Social work is never an easy option, but in most developed countries social workers are supported by an infrastructure of team meetings, managers and continued professional development. Now imagine what it’s like to be a social worker in a country where none of that applies.
This is the case for Lucio Kikuni Kangela, a young social worker whose remit covers the eastern and northern parts of the Democratic Republic of the Congo as well as neighbouring Burundi. Kangela is employed by Hope and Health Vision, an organisation he set up with two friends in 2011.
Since civil war broke out in DRC (formerly Zaire) in 1998, more than five million people have died either directly or indirectly as a result of the conflict, many of them from malnutrition and diseases such as pneumonia. Although the war officially ended in 2003, there are still outbreaks of fighting, particularly in the eastern part of the country, and about 2.6 million people are internally displaced.

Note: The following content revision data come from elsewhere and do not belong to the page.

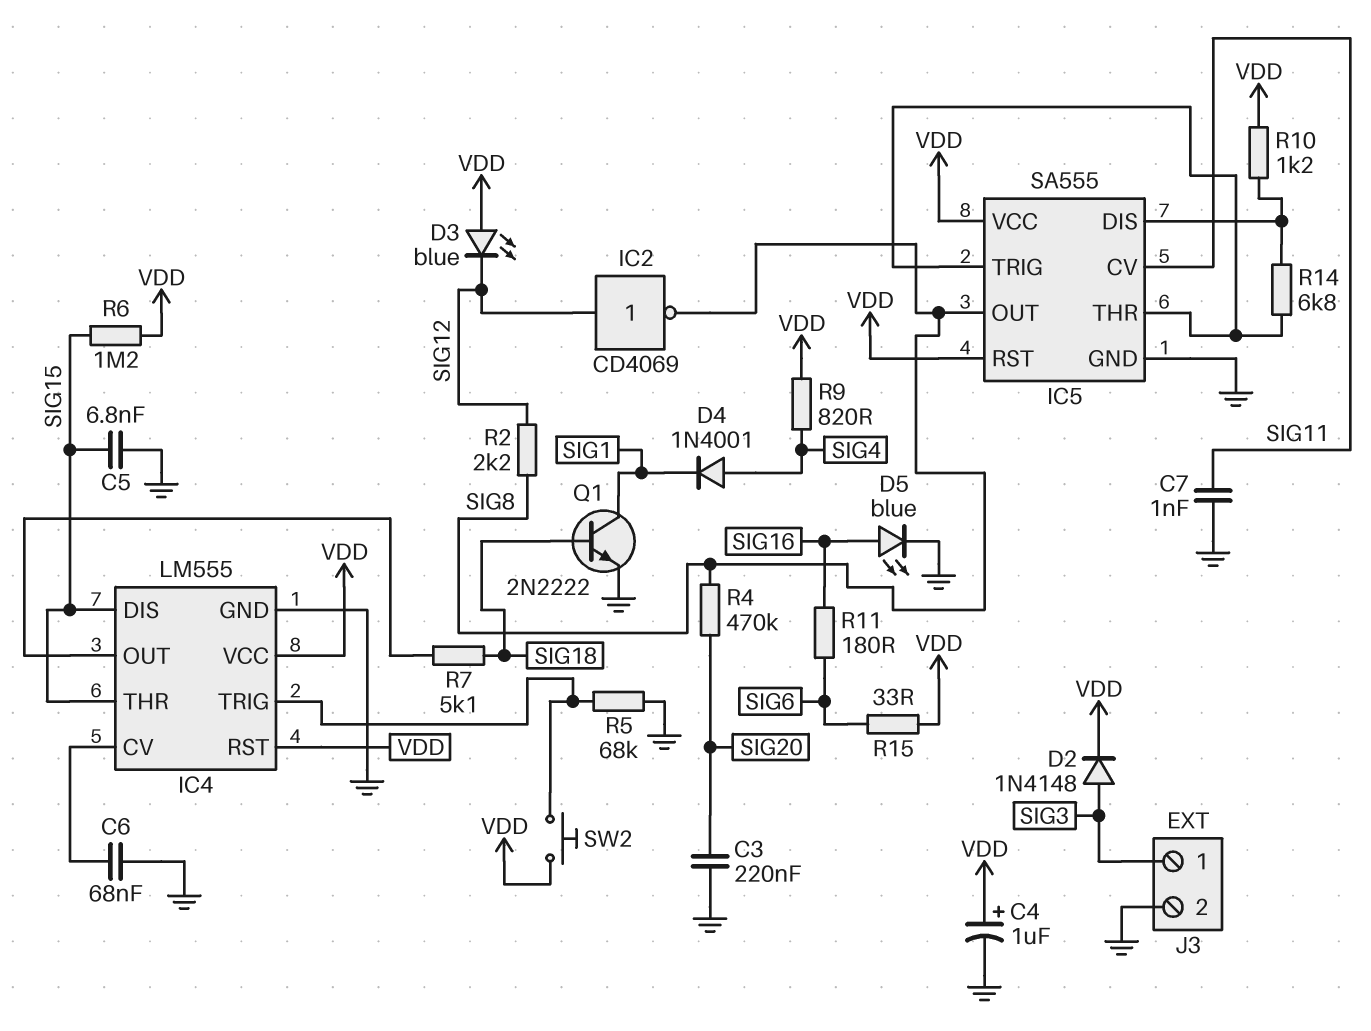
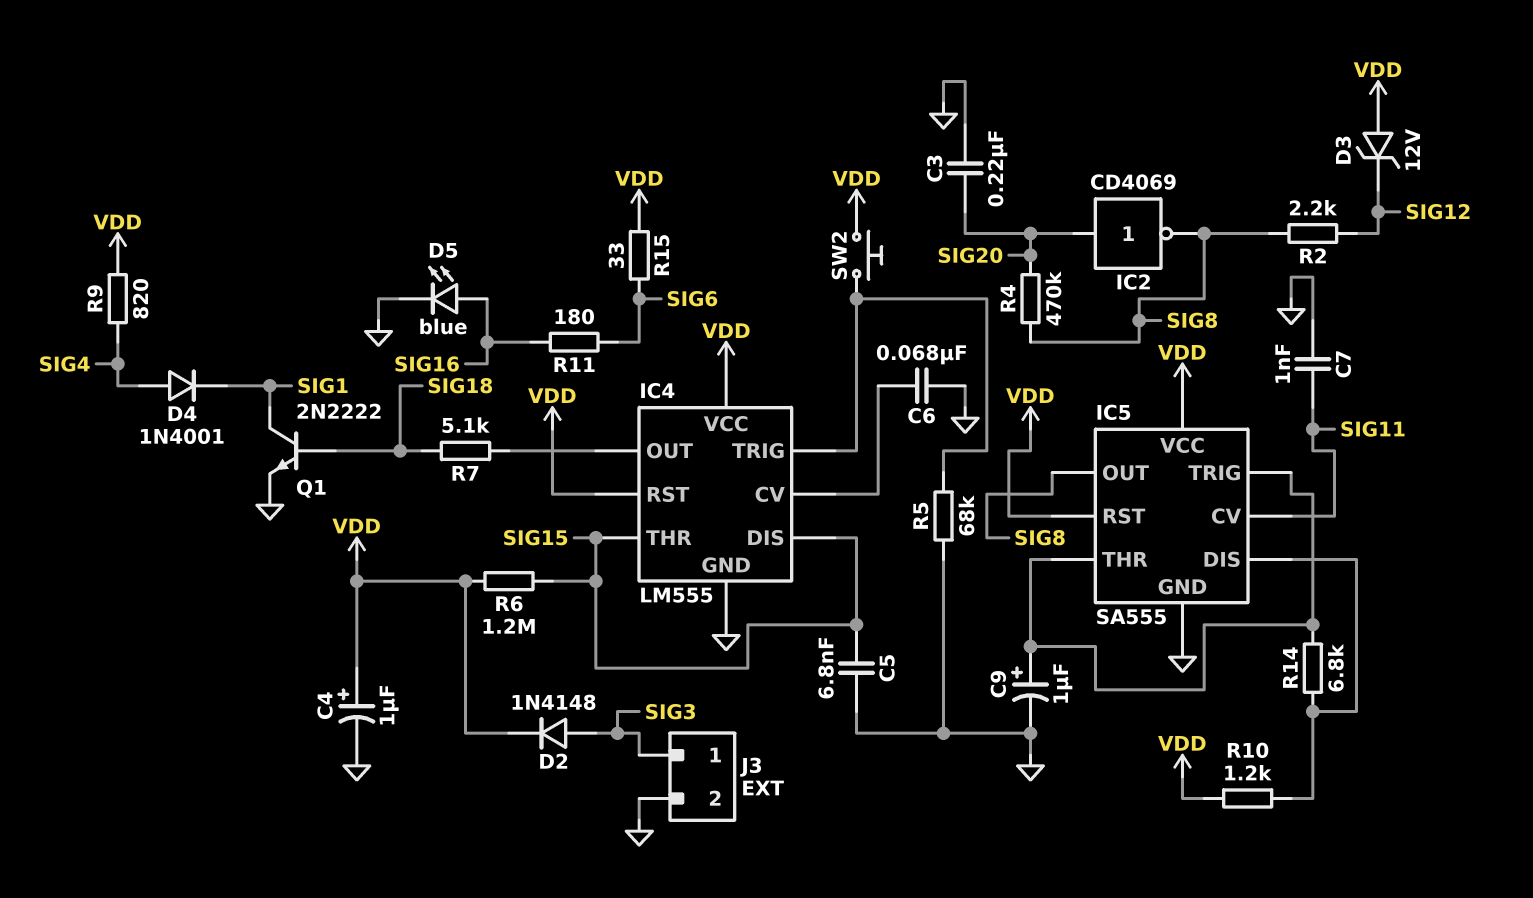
C9: none -> 1uF (plus IC5/THR, minus GND)
D3: LED blue (A VDD, K SIG12) -> zener 12V (A VDD, K SIG12)
IC2: NOT CD4069 (in SIG12, out SIG8) -> NOT CD4069 (in SIG20, out SIG8)

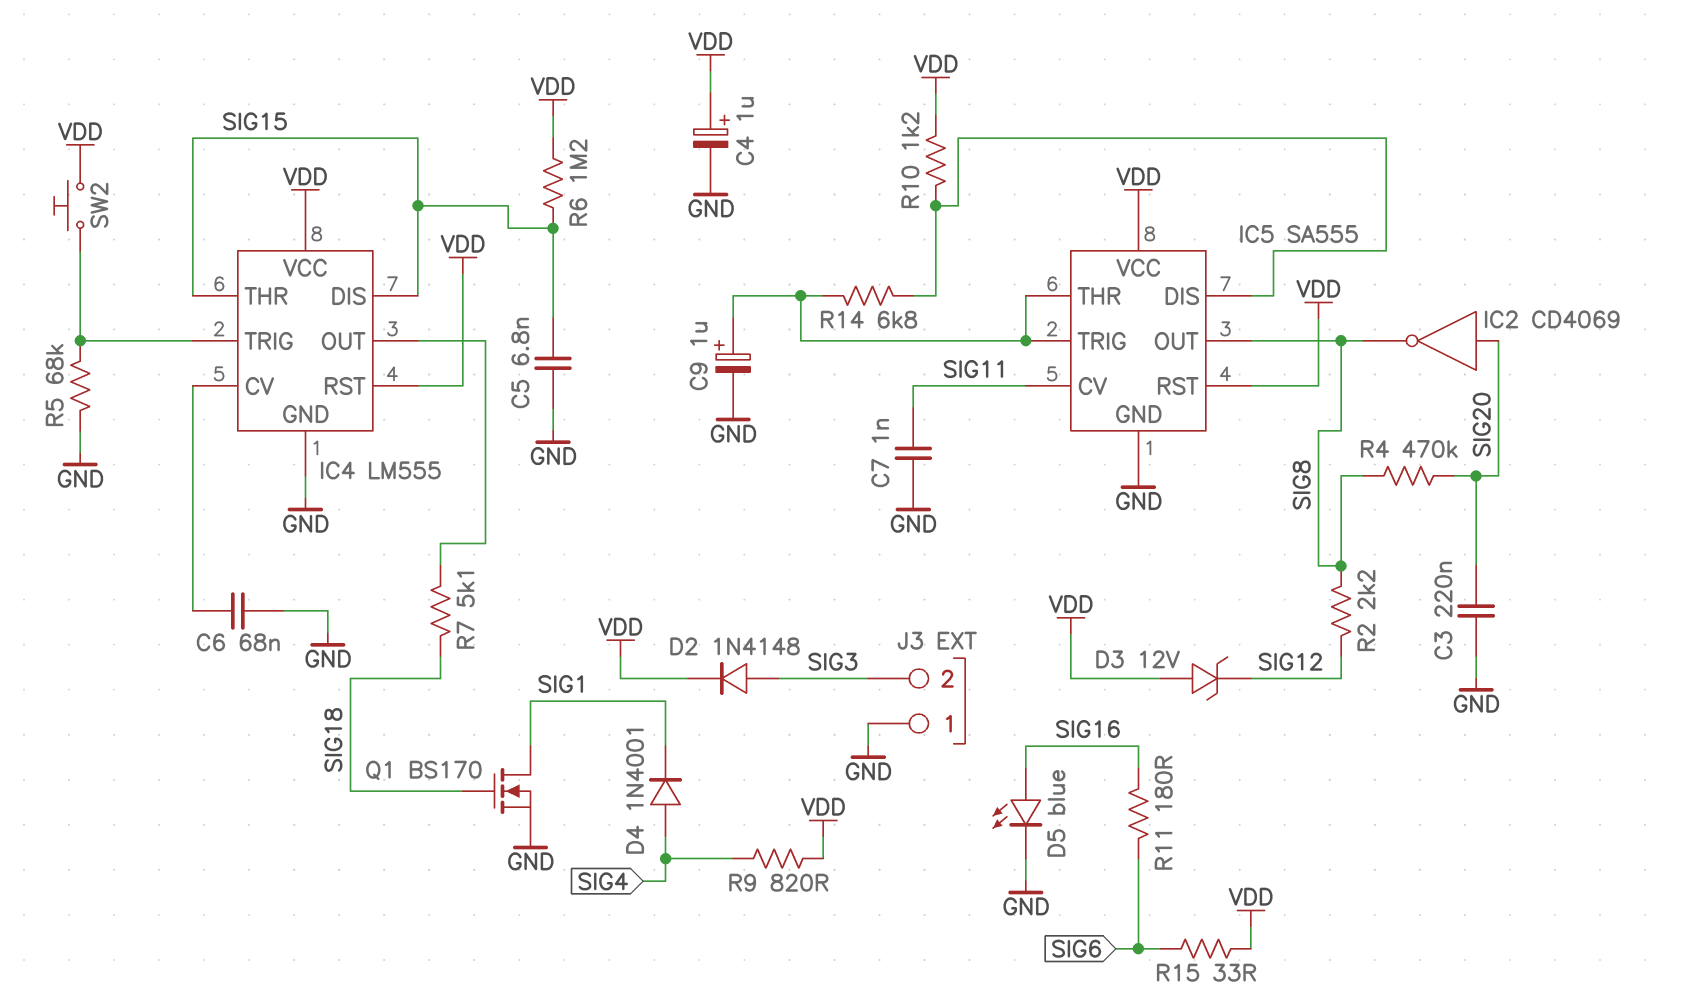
J3 pin 1: SIG3 -> GND
J3 pin 2: GND -> SIG3
Q1: NPN 2N2222 (B SIG18, C SIG1, E GND) -> NMOS BS170 (G SIG18, D SIG1, S GND)

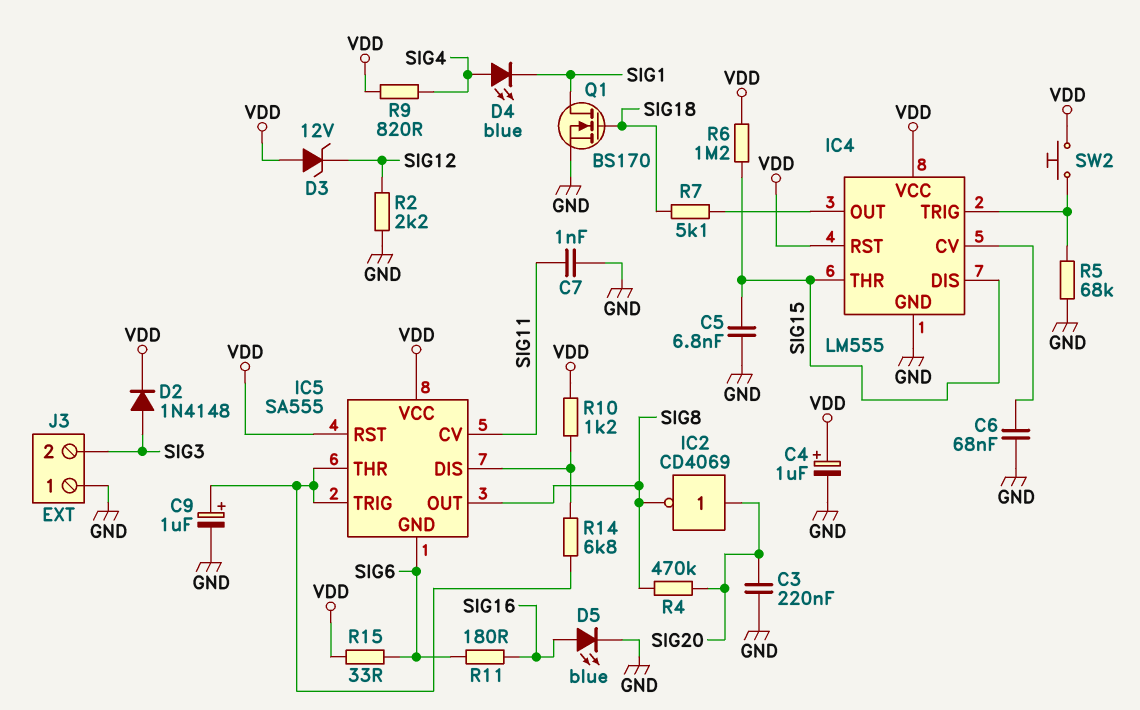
D4: diode 1N4001 (A SIG4, K SIG1) -> LED blue (A SIG4, K SIG1)
IC5 pin GND: GND -> SIG6
R2: 2.2k (SIG8, SIG12) -> 2.2k (GND, SIG12)

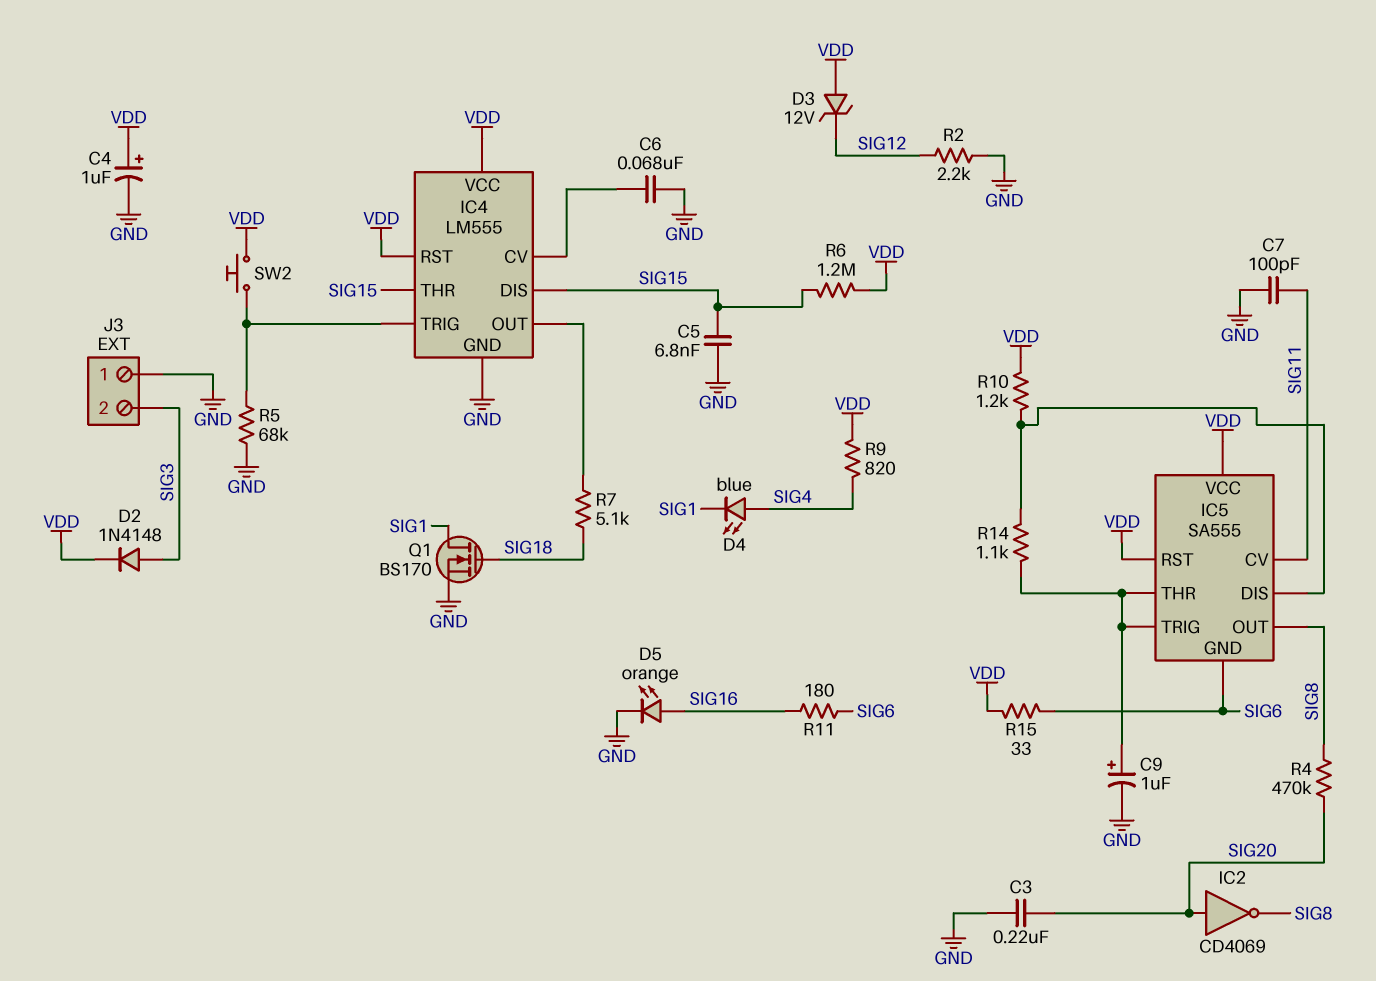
C7: 1nF (GND, SIG11) -> 100pF (GND, SIG11)
D5: LED blue (A SIG16, K GND) -> LED orange (A SIG16, K GND)
R14: 6.8k (IC5/DIS, IC5/THR) -> 1.1k (IC5/DIS, IC5/THR)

DRC has little in the way of healthcare infrastructure, and maternal mortality is high. A particular feature of the conflict has been the use of rape as a weapon of war: in some cases sharp implements are used that leave women with long-term health problems such as obstetric fistula. Raped women are sometimes disowned by their husbands and families.
For a lone social worker, the challenges are enormous. As Ruth Stark, president of the International Federation of Social Workers (IFSW), points out: “Social workers are working without the support systems that we would have here for children and families in terms of health and education, and so the task becomes much more difficult.” She adds, however, that this provides social workers with an opportunity to focus on building up communities, which is rarely the case in the developed world.
Kangela, himself a native of Congo, wanted to be a social worker so he could do something to help the people he grew up with. “I fled the wars several times so I know the pain of being a refugee,” he says.
There are no university social work programmes in Congo, so he studied for his degree in social work and community development at Hope Africa University in Burundi, a private university established by the Free Methodist Church. Kangela graduated last year, but has been working part-time as a social worker since 2011. Although Hope and Health Vision has other employees, he believes he is the only social worker in the eastern part of Congo.
There are two main strands to his work for Hope and Health Vision: helping vulnerable children, including those who had been recruited as soldiers, and supporting women who have been raped. He sees social work as being about helping to rebuild communities rather than short-term interventions.
One example is the work he does reuniting rejected children with their families. “There are some children who are just rejected because the family is poor, and maybe the father has taken another wife and the second wife doesn’t like the child,” he says. “Our main objective is to return the child to the family.” It can be a slow process that involves talking both to the children and to the family, and it can be three or four months before the family agrees to take the child back.
As a young man, Kangela finds offering support for raped women particularly difficult. “When a woman sees a man, she’s thinking he’s like the man who was doing these things [to her],” he says. He works closely with other organisations: a convent called the Xaverian Missionary is able to provide shelter for the women, while the general hospital in Mwenga provides medical treatment. Hope and Health Africa also trains nurses in the hospital in psychotherapy so they can offer psychological support to the women.
Some cases are very difficult to deal with: Kangela cites in particular a 10-year-old who was raped by a member of her family, who he has tried to counsel, and a woman whose baby was conceived through rape finds it hard to look at the baby because of the painful memories it creates.
His isolation from other social workers makes it hard for Kangela to know what to do for the best in situations such as these. He is, however, able to talk to his managers in the US and Europe by Skype and email, and has also been helped by the IFSW, which is developing internet forums for social workers and has two Africa-based officials supporting the development of social work on the continent. “We need to get social workers together so they can build up their resilience in terms of providing the services they need to do,” says Stark.
Although the challenges seem enormous compared with those facing social workers in the developed world, Stark believes that Kangela and others in similar situations are doing an essential job. Countries such as Congo need not just short-term aid but social workers who are helping to rebuild communities, she says: “Important as humanitarian aid is, it’s the sustainable development that’s going to actually make the difference to people’s lives.”